Per Sinner si tratta della seconda vittoria più rapida in carriera in uno Slam – il record resta l’ora e mezza contro Cerundolo a Wimbledon 2023 – ma stavolta il contesto è ben più significativo: siamo al terzo turno del Roland Garros e dall’altra parte della rete c’era un giocatore solido, già arrivato al numero 22 del ranking ATP. Nessuna opposizione reale però da parte del ceco, che conosce bene Jannik per essersi allenato con lui recentemente a Roma. Ma “contro un Sinner così non si gioca”, avrebbe potuto dire chiunque lo abbia visto oggi in campo: chirurgico, potente, rapidissimo, con una varietà di colpi da numero 1 al mondo.

Il match è stato un monologo, con numeri che raccontano meglio di qualsiasi aggettivo quanto devastante sia stato l’azzurro: 91 punti vinti contro i 45 dell’avversario, solo 9 persi al servizio, 31 vincenti e appena 9 errori non forzati. La condizione fisica, dopo i problemi influenzali dei giorni scorsi, è apparsa straripante. Sinner ha centrato la sua 71ª vittoria nei tornei dello Slam, eguagliando Fabio Fognini come italiano più vincente nei Majors.

Quella di domenica sarà la sedicesima presenza agli ottavi di finale di uno Slam per Sinner, la quindicesima negli ultimi sedici Major. Ma soprattutto, è l’unico giocatore capace di arrivare tra i migliori sedici in ciascuno degli ultimi otto Slam disputati. “La continuità è la chiave per stare lassù”, aveva detto di recente. E i fatti gli stanno dando ragione.

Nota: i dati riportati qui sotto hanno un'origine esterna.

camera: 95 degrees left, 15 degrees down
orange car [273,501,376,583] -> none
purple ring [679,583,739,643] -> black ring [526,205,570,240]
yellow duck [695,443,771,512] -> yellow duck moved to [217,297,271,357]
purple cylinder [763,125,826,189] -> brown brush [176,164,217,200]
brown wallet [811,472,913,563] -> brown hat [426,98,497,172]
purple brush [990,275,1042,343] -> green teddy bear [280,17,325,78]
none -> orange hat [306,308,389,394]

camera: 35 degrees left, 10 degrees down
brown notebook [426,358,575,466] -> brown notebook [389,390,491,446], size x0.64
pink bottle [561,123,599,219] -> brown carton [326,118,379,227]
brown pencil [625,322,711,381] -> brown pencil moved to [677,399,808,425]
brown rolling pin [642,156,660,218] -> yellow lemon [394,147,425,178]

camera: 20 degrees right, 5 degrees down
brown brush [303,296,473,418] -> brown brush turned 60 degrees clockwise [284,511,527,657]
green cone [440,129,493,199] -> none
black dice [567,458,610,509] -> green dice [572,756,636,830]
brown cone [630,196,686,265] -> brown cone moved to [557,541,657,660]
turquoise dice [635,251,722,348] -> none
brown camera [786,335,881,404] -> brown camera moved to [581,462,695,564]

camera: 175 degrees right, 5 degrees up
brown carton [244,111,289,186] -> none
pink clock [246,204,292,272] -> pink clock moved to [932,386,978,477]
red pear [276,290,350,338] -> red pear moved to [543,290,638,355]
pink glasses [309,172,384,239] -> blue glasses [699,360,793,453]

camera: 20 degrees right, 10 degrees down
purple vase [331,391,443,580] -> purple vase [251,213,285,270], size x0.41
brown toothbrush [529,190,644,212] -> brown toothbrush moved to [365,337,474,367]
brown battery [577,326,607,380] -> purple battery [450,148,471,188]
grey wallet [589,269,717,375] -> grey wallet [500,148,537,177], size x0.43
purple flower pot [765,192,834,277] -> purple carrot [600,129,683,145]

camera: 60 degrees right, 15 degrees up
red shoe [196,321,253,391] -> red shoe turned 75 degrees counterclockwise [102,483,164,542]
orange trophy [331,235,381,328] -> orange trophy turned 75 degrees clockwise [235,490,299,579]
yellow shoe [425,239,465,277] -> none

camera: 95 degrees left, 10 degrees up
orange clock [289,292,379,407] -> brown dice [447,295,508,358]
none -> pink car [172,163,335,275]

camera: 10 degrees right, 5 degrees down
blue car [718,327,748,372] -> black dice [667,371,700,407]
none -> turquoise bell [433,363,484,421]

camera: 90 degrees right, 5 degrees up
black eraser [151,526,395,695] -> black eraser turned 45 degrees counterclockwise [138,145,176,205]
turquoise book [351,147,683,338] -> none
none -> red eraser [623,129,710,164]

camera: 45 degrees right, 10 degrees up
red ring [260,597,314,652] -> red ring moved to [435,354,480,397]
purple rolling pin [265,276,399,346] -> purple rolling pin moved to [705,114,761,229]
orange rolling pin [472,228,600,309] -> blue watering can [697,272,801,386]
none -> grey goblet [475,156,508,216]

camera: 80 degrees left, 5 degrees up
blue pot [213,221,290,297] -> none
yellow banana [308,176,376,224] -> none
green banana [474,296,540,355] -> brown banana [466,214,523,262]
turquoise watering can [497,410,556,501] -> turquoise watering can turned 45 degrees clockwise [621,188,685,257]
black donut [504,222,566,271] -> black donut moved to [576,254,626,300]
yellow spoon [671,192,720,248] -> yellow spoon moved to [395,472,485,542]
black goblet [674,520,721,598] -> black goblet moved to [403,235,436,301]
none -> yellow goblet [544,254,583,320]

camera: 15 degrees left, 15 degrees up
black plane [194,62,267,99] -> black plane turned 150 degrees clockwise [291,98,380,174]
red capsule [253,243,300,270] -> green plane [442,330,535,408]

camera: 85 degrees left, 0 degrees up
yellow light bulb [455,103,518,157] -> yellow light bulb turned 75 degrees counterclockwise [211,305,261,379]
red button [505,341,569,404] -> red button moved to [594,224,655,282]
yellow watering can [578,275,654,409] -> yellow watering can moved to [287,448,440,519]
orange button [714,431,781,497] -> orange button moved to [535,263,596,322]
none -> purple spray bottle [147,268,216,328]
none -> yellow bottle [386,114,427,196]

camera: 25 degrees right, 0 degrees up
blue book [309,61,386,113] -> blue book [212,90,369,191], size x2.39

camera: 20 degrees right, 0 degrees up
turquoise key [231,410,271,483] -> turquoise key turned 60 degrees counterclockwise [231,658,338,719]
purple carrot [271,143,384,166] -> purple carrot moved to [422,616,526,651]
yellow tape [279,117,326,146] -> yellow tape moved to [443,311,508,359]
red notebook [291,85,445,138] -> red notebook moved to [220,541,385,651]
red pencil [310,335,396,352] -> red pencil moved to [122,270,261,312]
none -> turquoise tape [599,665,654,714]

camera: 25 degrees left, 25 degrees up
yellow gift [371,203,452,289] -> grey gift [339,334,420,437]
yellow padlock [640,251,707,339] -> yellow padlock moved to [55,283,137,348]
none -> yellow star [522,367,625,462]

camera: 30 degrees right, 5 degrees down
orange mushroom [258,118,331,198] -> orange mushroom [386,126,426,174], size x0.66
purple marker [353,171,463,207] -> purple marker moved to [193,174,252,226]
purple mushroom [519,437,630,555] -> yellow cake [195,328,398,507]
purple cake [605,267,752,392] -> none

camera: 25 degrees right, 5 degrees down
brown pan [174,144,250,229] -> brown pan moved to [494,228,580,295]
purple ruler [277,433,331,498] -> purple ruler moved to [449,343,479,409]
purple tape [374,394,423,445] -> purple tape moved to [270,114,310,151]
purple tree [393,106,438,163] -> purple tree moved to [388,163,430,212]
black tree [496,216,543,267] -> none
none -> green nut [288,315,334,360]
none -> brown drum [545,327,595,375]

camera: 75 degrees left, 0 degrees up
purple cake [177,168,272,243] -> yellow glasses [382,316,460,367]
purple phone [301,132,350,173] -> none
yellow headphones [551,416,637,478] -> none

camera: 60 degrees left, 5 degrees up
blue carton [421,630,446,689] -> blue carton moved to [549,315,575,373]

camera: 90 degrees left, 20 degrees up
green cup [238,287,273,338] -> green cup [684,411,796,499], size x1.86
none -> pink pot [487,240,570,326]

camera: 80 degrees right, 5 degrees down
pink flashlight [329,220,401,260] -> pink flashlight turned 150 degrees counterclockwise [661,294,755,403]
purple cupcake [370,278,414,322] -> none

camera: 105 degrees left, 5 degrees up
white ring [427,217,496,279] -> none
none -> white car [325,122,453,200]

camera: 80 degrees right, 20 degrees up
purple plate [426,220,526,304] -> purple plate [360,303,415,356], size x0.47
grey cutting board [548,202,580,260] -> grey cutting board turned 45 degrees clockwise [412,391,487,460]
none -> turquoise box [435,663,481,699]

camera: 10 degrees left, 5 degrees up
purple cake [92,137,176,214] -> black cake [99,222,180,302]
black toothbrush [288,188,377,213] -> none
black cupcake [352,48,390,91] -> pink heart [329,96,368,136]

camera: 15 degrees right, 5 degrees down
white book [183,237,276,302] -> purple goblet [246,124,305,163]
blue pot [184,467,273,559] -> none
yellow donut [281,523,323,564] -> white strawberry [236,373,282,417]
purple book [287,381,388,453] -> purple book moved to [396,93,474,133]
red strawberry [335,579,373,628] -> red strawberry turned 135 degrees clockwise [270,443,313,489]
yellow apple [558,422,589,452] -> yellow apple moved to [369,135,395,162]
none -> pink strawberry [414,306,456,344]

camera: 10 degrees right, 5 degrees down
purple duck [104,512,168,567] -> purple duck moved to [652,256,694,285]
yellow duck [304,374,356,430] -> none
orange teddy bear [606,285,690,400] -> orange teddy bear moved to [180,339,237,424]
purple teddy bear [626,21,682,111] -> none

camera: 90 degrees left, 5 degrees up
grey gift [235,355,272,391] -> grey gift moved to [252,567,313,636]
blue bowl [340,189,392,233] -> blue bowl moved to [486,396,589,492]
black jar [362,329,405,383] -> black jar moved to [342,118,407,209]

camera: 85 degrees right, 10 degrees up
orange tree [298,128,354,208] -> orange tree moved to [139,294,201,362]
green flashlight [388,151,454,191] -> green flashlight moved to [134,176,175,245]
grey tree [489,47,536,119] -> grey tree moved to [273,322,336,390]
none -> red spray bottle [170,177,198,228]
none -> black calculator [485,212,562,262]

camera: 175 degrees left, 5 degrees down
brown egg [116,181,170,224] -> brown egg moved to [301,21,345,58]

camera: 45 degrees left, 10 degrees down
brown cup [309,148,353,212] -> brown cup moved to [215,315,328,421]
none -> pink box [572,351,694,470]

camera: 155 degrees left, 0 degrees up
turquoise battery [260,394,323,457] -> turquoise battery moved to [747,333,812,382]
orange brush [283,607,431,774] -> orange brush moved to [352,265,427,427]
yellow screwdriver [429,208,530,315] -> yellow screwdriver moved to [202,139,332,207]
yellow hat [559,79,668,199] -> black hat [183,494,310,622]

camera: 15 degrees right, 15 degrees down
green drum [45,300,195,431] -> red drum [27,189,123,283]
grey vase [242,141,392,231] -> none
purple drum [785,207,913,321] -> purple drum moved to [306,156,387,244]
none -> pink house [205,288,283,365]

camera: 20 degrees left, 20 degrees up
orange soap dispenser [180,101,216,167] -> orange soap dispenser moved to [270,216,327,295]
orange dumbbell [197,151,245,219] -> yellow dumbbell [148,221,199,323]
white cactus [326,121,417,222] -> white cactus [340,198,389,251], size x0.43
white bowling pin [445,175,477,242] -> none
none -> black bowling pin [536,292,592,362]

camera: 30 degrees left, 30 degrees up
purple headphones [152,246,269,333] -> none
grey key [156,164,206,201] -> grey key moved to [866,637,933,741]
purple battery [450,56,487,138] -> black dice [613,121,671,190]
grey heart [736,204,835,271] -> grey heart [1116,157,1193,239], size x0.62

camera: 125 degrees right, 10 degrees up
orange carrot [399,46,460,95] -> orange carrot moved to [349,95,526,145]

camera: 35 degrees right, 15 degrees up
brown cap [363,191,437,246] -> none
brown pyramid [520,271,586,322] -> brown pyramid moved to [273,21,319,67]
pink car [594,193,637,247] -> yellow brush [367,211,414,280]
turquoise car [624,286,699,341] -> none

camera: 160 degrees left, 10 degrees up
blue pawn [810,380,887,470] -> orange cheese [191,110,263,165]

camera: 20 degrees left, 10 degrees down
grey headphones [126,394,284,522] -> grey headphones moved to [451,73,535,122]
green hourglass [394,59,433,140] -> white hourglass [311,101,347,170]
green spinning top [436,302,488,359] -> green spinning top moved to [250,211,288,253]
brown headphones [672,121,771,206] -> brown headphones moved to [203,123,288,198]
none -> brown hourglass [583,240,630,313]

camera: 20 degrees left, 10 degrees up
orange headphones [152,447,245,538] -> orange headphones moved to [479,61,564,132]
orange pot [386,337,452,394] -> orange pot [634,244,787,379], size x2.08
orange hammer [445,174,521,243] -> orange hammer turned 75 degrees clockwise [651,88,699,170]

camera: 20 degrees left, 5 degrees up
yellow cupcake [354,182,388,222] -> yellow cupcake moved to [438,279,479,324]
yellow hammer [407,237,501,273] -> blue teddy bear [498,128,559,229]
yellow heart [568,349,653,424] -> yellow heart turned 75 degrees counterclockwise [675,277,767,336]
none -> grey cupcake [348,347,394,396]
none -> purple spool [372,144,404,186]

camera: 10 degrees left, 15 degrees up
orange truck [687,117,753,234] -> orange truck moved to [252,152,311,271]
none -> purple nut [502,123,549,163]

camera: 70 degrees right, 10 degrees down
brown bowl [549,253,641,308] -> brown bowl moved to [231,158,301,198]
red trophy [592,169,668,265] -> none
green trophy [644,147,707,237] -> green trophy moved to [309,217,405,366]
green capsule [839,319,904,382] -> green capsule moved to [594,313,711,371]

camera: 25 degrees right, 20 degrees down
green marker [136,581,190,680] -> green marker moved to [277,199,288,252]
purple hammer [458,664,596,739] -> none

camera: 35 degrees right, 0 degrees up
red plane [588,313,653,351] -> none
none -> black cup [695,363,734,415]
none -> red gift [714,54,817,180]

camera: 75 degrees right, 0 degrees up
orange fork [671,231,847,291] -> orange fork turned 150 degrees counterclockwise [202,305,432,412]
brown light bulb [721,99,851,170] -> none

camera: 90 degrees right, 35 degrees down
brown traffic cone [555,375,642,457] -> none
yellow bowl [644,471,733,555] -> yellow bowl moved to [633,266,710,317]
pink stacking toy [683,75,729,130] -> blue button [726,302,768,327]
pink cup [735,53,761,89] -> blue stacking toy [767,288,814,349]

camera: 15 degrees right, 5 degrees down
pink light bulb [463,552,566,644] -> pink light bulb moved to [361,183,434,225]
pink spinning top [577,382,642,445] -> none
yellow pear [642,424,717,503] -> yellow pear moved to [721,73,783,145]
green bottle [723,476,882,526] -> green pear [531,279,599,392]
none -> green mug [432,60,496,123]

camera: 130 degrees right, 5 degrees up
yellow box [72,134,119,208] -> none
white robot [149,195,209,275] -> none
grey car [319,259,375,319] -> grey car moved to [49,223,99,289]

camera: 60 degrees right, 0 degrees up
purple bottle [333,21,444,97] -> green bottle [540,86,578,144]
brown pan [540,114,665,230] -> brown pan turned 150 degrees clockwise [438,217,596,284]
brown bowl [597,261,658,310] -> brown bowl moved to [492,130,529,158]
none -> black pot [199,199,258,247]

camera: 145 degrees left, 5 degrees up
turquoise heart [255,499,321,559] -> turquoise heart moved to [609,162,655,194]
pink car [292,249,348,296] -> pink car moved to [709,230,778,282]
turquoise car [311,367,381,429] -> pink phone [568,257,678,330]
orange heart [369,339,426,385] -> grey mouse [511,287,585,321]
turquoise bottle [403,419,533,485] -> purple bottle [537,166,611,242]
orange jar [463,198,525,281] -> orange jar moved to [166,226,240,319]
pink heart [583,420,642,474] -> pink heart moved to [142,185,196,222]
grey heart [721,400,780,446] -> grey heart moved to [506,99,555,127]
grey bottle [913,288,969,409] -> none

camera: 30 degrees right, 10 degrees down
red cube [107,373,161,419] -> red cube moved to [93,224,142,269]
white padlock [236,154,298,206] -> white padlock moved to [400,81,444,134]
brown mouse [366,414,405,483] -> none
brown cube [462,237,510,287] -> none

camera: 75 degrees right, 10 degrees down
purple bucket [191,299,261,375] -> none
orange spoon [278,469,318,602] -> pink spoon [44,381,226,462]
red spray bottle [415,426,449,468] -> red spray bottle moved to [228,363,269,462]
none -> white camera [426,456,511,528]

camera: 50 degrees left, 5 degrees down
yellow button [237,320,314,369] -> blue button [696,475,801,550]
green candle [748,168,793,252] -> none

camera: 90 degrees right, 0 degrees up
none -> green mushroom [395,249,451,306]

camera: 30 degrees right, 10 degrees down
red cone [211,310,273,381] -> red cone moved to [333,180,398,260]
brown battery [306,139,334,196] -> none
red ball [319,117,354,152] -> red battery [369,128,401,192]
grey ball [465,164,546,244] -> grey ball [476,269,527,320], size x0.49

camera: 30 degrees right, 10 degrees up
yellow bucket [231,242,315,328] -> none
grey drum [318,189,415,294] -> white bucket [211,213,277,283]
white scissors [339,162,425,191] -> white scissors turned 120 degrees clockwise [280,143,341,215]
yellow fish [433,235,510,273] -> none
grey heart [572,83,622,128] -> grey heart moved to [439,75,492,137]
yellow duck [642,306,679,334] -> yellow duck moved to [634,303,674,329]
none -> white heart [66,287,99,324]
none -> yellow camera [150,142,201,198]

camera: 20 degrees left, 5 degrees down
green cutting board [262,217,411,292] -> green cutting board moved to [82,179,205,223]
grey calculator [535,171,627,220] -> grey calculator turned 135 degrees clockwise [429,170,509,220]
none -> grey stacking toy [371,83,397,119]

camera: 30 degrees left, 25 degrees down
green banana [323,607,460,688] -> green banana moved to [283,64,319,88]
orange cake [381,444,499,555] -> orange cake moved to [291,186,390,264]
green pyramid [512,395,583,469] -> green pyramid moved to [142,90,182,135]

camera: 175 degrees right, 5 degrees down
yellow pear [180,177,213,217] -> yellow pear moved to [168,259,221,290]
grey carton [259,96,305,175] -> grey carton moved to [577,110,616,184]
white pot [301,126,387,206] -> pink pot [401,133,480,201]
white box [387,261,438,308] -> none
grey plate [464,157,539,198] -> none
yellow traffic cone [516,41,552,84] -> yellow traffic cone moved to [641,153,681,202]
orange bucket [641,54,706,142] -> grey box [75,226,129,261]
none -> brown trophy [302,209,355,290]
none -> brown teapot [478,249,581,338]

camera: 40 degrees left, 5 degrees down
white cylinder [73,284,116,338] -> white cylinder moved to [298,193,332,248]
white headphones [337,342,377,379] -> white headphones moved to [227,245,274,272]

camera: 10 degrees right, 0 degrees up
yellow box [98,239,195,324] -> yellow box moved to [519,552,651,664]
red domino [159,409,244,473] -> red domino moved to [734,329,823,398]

Ora il prossimo ostacolo si chiama Rublev, un cliente ben più scomodo, anche se Sinner potrà contare su una striscia impressionante: dal Masters 1000 di Cincinnati 2023 – quando perse contro Lajovic nel giorno del suo 22° compleanno – ha collezionato 64 vittorie e nessuna sconfitta contro giocatori fuori dalla Top 20. Da Cincinnati 2024, dove fu eliminato proprio da Rublev, il suo bilancio è di 43 vittorie e solo due sconfitte, entrambe contro Alcaraz, a Pechino e a Roma.

Il messaggio è chiaro: Sinner non solo c’è, ma fa paura.